P&G also argued that the “Natural Clean” label couldn’t be actionable because “natural” has no generally-accepted meaning. Most of the dictionary definitions to which P&G pointed were clearly inapposite: P&G definitely wasn’t claiming that its wipes are “based on an inherent sense of right and wrong” (as in “natural justice”) or “relat[ed] by actual consanguinity as distinguished from adoption” (as in “natural parents”).  But the more pertinent definition, “existing in or produced by nature : not artificial,” was consistent with Brenner’s allegations.
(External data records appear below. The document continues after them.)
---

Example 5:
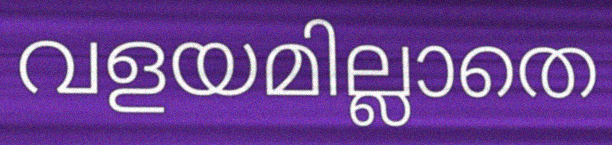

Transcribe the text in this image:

വളയമില്ലാതെ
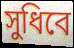
সুধিবে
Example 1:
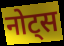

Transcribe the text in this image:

नोट्स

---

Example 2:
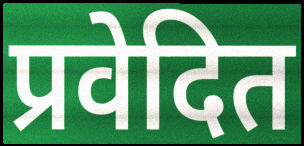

The FDA and FTC haven’t defined “natural,” but that didn’t make deception implausible; both entities have indicated that misuse of the term could be deceptive.  The FTC has taken at least two enforcement actions against cosmetic manufacturers for their use of “natural” claims because the product contained phenoxyethanol.  While the FTC has said that “natural may be used in numerous contexts and may convey different meanings depending on that context,” that just indicates that “natural” doesn’t have a universal meaning across product categories; it could still have a falsifiable meaning in a given context.

The court also declined to stay this action under the primary jurisdiction doctrine.